How hard is it to run an Associate Site?
CHI-in-a-Box takes advantage of our experience running Chameleon at several sites, with a diverse set of hardware and workloads, so that you don’t need to re-learn the same operational lessons.
Once operational, maintenance of the deployment primarily revolves around system upgrades and fixing occasional glitches. CHI-in-a-Box packaging includes operational tools called “Hammers” -- bots that fix the testbed automatically -- and they should cover most known issues.
You will also be able to take advantage of the built-in alerting infrastructure (using Prometheus, Alertmanager, Grafana, and Kibana) , which will make dealing with many other issues such as hardware or deployment failures easy. Every alert comes with an actionable runbook to help the operator triage and identify the root cause of the failure.
The tooling provides a HA-ready setup using HAProxy/keepalived for redundancy, for when uptime is a primary concern (requires multi-node deployment) and automated backups of important data (Glance images, MySQL databases), for a better night's rest.
Since it integrates with Chameleon's existing user and allocation management system, it removes the need to operate your own user workflow, authentication, and authorization systems.
System upgrades are pushed out by the Chameleon team in the form of new releases to CHI-in-a-Box, which may come with new OpenStack service container images. The rollout of upgrades is automated, though requires a brief window of downtime (a conservative 2-4 hours is typical).

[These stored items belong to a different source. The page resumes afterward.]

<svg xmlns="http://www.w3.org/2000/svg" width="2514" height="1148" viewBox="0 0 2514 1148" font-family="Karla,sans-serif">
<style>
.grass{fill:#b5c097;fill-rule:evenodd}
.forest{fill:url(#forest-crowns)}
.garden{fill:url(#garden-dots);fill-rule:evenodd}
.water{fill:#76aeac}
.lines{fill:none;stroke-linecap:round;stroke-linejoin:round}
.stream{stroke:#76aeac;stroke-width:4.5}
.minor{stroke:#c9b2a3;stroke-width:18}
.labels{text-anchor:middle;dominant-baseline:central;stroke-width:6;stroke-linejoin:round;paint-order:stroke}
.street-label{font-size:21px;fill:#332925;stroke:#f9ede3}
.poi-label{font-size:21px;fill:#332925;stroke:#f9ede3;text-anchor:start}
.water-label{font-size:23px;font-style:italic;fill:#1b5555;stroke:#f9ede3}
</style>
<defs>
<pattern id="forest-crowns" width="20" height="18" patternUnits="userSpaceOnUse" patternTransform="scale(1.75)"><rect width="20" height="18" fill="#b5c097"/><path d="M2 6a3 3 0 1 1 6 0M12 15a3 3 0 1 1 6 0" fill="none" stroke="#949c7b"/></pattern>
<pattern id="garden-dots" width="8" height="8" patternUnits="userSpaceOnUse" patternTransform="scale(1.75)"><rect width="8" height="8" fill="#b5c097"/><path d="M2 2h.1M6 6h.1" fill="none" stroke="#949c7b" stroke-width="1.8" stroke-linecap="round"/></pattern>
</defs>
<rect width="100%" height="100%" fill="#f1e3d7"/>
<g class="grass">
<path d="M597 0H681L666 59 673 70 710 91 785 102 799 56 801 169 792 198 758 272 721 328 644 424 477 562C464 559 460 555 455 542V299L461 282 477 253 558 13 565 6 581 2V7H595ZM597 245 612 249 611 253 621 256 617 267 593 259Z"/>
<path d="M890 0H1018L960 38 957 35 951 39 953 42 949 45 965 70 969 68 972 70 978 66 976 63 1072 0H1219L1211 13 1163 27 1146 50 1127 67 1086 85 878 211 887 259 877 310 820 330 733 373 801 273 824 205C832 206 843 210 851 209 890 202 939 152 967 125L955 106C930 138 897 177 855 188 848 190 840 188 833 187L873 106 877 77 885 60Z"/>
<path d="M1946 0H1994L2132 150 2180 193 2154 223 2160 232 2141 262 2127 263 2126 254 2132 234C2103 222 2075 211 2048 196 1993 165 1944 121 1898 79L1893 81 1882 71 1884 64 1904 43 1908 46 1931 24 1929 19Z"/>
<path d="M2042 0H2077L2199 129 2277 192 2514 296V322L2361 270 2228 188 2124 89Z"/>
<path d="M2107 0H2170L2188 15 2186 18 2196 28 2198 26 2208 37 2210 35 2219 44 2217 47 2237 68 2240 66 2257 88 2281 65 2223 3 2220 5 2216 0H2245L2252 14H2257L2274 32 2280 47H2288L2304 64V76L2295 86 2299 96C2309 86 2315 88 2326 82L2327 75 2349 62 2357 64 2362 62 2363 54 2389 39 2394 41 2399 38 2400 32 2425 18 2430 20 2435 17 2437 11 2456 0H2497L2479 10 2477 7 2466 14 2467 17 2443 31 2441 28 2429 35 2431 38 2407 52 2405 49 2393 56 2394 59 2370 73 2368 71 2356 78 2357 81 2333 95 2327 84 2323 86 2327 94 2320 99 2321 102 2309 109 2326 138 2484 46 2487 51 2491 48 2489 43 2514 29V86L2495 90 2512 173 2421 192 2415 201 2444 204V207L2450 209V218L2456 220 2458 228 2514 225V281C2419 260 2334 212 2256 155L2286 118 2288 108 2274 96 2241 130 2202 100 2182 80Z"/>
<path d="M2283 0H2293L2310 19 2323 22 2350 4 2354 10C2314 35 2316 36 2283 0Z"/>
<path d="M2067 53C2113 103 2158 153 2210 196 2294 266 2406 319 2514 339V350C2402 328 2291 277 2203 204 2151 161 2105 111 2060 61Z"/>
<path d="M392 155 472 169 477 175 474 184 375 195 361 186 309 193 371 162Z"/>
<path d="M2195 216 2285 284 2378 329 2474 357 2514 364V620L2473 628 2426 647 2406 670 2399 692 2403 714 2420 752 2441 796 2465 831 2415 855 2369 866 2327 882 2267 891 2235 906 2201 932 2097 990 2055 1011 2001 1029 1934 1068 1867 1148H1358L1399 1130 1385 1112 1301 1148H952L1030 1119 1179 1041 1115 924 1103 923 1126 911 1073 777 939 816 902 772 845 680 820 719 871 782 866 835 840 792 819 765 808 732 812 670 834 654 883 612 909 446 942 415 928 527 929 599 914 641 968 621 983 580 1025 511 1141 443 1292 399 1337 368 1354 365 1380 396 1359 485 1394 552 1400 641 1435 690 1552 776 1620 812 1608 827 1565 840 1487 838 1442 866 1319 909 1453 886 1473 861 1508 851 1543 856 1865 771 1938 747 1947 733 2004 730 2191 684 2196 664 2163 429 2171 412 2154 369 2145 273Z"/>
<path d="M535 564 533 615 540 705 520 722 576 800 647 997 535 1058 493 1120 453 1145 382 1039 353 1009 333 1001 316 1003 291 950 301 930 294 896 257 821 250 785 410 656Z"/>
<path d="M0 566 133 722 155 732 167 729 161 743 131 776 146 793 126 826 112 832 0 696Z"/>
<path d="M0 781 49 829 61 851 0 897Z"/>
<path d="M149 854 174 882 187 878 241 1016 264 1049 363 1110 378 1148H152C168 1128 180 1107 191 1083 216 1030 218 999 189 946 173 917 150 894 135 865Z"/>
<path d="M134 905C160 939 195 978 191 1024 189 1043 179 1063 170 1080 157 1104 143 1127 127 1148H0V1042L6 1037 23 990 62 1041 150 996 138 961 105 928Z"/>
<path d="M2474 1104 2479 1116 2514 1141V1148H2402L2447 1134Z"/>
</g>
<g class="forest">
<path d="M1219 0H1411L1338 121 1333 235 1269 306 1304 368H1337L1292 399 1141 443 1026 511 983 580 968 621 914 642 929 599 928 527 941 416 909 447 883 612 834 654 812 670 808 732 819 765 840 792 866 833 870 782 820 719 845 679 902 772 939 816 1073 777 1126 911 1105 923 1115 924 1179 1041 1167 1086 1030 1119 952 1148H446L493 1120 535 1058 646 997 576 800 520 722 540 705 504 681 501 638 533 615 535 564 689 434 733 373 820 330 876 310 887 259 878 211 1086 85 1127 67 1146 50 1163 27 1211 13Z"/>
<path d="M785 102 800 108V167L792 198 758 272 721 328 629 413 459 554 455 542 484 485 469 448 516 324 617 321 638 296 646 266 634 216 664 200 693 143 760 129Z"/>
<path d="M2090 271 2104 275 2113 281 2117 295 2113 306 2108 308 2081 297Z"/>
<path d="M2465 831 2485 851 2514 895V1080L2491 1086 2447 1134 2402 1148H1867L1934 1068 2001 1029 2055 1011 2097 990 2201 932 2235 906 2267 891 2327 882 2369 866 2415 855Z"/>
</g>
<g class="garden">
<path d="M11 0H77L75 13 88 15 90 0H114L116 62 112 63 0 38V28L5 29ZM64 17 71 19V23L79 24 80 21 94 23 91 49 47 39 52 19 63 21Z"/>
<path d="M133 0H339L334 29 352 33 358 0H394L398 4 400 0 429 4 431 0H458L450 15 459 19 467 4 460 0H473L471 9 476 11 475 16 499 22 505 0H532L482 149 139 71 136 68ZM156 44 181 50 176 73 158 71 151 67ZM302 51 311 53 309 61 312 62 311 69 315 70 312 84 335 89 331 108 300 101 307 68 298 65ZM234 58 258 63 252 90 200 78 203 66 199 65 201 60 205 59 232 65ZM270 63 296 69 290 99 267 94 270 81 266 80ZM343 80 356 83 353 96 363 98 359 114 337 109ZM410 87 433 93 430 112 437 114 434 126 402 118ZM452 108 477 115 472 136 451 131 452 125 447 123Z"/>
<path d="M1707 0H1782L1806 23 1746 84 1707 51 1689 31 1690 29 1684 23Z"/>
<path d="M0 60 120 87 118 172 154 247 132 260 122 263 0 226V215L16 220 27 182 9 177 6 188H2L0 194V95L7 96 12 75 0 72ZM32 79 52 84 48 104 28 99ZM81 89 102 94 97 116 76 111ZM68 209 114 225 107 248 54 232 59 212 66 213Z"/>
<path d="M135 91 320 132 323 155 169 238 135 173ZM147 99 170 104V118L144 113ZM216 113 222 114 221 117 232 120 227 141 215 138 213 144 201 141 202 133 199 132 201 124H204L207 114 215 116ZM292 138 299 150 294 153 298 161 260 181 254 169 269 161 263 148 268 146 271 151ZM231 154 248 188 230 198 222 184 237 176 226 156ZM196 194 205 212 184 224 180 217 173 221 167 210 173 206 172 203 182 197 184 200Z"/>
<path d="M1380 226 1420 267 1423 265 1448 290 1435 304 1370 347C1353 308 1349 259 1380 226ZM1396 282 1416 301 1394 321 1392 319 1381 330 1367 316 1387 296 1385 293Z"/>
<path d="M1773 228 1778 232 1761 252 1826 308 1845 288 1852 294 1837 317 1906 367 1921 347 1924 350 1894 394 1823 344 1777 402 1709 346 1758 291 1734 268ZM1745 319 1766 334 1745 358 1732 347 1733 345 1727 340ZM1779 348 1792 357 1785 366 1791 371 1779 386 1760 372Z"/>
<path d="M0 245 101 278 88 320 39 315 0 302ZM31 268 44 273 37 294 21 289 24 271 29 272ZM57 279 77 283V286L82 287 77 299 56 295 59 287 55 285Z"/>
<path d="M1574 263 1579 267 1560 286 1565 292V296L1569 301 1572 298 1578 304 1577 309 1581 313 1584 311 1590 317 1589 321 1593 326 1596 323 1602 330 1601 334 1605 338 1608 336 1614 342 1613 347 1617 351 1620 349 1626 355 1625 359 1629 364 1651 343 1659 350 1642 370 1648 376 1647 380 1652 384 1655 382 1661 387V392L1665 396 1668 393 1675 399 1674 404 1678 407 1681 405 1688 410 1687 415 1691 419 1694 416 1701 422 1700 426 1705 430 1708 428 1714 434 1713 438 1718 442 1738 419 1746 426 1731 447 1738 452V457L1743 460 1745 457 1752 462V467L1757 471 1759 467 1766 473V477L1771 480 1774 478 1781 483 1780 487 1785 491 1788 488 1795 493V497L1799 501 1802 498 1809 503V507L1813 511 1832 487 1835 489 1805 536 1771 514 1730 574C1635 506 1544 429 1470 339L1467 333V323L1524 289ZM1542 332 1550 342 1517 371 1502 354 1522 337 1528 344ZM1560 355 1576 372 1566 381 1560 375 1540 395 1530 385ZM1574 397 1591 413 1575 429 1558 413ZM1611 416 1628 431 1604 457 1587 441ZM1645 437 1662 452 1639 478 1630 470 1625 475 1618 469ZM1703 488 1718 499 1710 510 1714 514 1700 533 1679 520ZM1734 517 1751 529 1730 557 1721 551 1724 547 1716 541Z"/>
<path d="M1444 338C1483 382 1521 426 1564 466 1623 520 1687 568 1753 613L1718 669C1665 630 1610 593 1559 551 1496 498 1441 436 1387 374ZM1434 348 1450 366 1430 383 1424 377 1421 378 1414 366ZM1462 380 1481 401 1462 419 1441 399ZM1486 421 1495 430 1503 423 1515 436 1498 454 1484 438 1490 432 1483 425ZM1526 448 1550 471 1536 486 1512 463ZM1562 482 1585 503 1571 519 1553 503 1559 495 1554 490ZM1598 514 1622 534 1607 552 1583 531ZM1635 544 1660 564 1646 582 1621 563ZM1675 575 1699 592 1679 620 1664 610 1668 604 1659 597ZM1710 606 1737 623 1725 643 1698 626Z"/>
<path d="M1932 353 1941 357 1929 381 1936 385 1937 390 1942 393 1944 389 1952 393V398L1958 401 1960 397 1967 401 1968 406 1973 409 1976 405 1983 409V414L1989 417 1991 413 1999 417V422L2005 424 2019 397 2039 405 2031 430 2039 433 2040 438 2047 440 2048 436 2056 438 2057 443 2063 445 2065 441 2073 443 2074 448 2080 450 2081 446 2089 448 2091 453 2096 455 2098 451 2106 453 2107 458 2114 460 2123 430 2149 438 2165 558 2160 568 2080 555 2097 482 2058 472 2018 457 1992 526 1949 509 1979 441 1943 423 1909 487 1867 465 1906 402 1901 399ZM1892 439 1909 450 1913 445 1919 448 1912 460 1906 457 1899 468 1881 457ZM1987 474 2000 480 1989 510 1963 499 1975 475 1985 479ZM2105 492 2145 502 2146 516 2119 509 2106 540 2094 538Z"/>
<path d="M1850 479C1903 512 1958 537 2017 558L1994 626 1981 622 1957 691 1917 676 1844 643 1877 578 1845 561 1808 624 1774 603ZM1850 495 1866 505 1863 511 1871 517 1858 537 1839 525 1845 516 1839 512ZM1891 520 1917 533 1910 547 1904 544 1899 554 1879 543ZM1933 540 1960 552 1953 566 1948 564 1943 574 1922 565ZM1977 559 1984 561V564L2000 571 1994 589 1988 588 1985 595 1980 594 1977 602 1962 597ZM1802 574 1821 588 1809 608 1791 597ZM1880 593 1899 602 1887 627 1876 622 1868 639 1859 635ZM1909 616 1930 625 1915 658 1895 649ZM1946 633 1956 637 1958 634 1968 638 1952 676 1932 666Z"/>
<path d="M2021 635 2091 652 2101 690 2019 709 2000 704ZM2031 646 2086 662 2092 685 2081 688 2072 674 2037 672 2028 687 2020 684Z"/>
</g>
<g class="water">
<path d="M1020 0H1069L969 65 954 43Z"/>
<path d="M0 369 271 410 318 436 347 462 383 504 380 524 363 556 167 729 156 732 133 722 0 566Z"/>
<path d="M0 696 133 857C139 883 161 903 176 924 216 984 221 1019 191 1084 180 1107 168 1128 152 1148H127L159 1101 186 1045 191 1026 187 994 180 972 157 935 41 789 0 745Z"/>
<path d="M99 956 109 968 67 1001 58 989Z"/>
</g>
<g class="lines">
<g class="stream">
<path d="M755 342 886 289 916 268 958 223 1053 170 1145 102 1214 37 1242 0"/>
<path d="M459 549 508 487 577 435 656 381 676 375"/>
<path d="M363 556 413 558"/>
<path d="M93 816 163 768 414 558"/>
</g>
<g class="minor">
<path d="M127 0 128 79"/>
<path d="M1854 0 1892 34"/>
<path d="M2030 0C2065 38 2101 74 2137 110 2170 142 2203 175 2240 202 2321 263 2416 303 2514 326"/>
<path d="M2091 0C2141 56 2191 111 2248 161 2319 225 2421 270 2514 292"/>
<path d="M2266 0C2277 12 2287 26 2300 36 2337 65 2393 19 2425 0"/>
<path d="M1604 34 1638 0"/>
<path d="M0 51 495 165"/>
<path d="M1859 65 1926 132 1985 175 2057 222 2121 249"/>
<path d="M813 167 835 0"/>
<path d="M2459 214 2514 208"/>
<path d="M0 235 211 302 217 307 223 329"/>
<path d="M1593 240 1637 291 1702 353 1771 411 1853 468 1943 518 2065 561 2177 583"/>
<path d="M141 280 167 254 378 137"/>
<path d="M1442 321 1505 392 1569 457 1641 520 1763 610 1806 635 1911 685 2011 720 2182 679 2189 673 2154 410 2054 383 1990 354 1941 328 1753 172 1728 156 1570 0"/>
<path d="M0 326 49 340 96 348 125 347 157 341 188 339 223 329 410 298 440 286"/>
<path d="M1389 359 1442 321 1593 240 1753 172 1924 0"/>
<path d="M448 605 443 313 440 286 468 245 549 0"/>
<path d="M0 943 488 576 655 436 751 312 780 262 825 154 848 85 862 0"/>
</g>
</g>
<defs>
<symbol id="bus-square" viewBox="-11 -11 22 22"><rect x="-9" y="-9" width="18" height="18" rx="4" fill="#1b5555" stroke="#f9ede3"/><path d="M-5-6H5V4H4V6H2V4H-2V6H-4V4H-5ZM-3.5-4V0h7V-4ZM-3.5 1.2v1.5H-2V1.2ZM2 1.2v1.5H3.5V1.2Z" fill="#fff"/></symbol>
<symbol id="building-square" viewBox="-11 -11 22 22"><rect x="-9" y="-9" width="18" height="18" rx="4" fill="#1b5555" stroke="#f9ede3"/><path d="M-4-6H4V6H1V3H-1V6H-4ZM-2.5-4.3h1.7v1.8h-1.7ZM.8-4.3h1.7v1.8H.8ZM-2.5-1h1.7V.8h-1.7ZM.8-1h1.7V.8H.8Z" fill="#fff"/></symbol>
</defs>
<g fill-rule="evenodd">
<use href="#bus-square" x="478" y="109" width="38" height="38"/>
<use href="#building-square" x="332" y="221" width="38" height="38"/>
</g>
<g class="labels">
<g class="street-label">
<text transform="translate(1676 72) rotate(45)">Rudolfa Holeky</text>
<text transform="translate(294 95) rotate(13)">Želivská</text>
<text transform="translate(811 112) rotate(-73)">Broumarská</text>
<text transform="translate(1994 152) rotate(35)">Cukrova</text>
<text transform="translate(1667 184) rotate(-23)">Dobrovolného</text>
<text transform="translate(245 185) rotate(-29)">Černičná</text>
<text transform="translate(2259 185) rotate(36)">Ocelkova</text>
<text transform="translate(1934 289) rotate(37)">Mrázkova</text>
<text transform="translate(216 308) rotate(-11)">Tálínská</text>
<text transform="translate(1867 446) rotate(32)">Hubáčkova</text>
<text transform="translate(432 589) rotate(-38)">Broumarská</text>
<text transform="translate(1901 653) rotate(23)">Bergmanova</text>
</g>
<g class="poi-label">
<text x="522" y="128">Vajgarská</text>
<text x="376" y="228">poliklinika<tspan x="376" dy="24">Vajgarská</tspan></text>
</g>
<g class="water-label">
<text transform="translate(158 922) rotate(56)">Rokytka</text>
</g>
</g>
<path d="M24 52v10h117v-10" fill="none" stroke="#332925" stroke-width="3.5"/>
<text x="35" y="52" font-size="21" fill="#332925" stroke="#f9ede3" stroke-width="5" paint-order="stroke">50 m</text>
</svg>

User support of resources contributed to Chameleon, as well as operations of shared services, such as Jupyter or creation and maintenance of images, are handled by the Chameleon team so all your operational effort is contained by operating the site and its resources.
I’m interested, now what?
For starters, read through the repository for more information. We’ve tried to address common use cases, but we’re always interested to learn about more. If you’re interested in a feature that’s not described, it may be in the works. Letting us know helps us prioritize which features to focus on next. This is especially true if you’re able to contribute development time.